■ **TO DO**:
a - In the lawn drainage thread, rewrite the passage starting with "This is my first" and going on through "of the yard.", substituting "lawn design" for "landscaping".
b - According to the lawn drainage thread, by how much does the grass slope away from the house?
c - Write the next part of the lawn drainage thread, picking up after its final post.

■ **PROVIDED TEXT**:

- - -

# Insert a drain or is regrading ok



## SouthernTiftuf

This is my first post and I'm excited to be a part of this community. My fiancé and I bought our first home in 2021 as a new build and have loved the house besides the landscaping. The yard is in rough shape so I am going to start over in the spring so I am trying to do everything I can now in advance of that. A current problem I have is water accumulation at the bottom of my pavers because it is slightly below the level of the yard.

The 2 options I am thinking is to 1) put in a channel drain and run the drain out behind our backyard to a pop up emitter or 2) when I have the yard regraded for sod that potentially this will fix my water problem.

Is the regrading going to be enough to prevent water accumulation or should I go ahead and do the drain? Is there any problems with my channel drain idea or better plans to use?


----------



## Mightyquinn

Welcome to TLF!!

If you could post some more wider pictures of the area it would help with ideas of what you could do. Without additional pictures, I would try and regrade everything instead of using a channel drain. You optimally want the channel drain to release to daylight instead of a pop up drain but I know sometimes you have to work with what you got. Depending on how your back yard is sloped will depend on if you can just regrade or not.


----------



## SouthernTiftuf

Mightyquinn said:


> Welcome to TLF!!
> 
> If you could post some more wider pictures of the area it would help with ideas of what you could do. Without additional pictures, I would try and regrade everything instead of using a channel drain. You optimally want the channel drain to release to daylight instead of a pop up drain but I know sometimes you have to work with what you got. Depending on how your back yard is sloped will depend on if you can just regrade or not.




Here is a photo I took last night of the area. Water on the yard mostly runs away because the grade of the grass is away from my house by 1 inch every 10 feet. Issue is any water on the pavers from rain or the roof can't run off anywhere because of that lip meeting the grass. I could do a daylight drain with a channel drain as well because I have more of a slope behind my fence line I can run it to. I am doing sod come spring so the yard will be regraded then but I'm not sure if I want to wait that long to have sitting water on my pavers which is why I was contemplating a channel drain as well as a regrade to solve it now and for the future.

- - -

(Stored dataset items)
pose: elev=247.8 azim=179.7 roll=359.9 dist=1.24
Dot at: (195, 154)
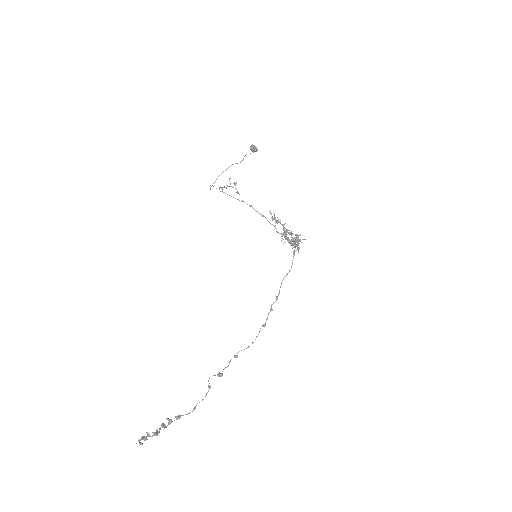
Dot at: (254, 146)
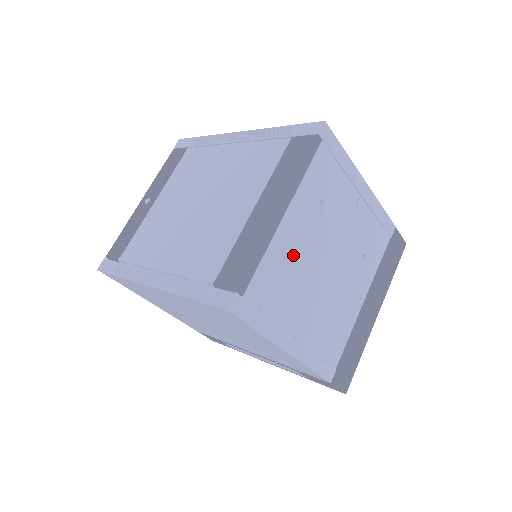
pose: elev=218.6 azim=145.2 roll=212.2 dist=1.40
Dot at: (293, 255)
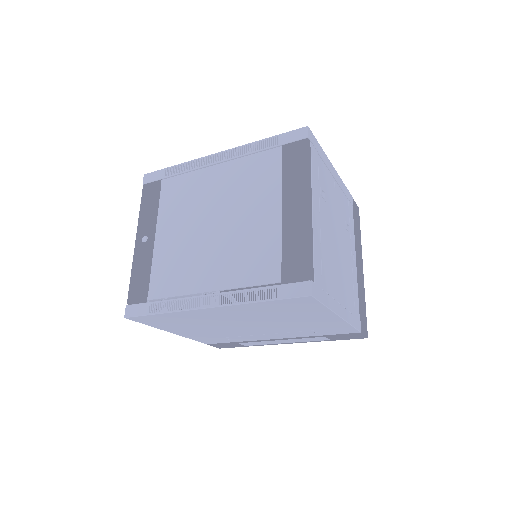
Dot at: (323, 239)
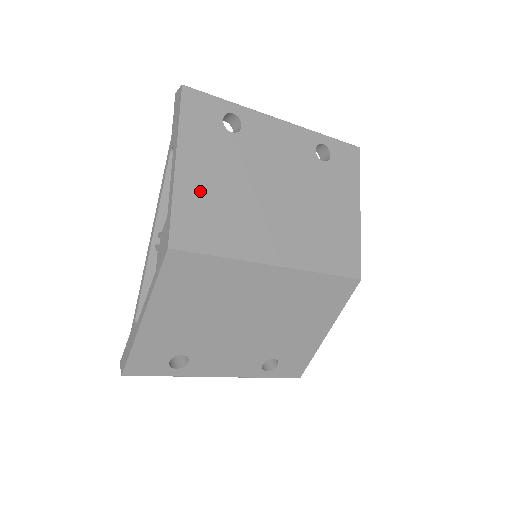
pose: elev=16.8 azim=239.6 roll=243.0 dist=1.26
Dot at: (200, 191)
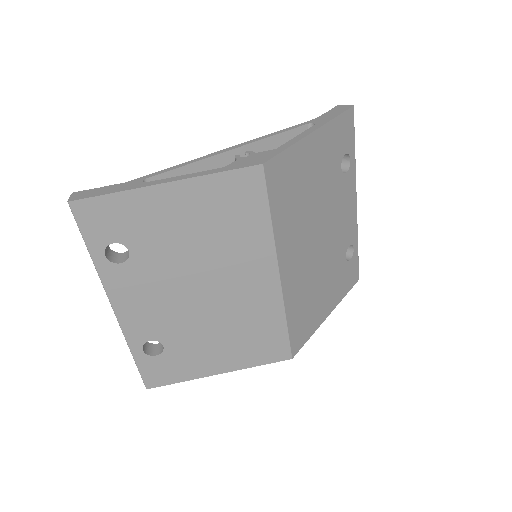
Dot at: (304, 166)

- - -

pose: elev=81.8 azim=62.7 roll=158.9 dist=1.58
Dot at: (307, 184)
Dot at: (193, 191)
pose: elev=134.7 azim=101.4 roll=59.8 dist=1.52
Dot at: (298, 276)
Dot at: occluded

- - -

■ **TASK-BY-TASK OUTPUTS**:
a -
This is my first post and I'm excited to be a part of this community. My fiancé and I bought our first home in 2021 as a new build and have loved the house besides the lawn design. The yard is in rough shape so I am going to start over in the spring so I am trying to do everything I can now in advance of that. A current problem I have is water accumulation at the bottom of my pavers because it is slightly below the level of the yard.

b - 1 inch every 10 feet.

c -
----------



## Mightyquinn

If it's just that little lip and the rest of the lawn is graded away from the house just cut that lip out so it's level with the patio and call it a day.


----------



## GreenLand

Does the home have gutters around the back? A picture of the back of the house further back by the fence during day would help give a broad view of the yard.



SouthernTiftuf said:


> This is my first post and I'm excited to be a part of this community. My fiancé and I bought our first home in 2021 as a new build and have loved the house besides the landscaping. The yard is in rough shape so I am going to start over in the spring so I am trying to do everything I can now in advance of that. A current problem I have is water accumulation at the bottom of my pavers because it is slightly below the level of the yard.
> 
> The 2 options I am thinking is to 1) put in a channel drain and run the drain out behind our backyard to a pop up emitter or 2) when I have the yard regraded for sod that potentially this will fix my water problem.
> 
> Is the regrading going to be enough to prevent water accumulation or should I go ahead and do the drain? Is there any problems with my channel drain idea or better plans to use?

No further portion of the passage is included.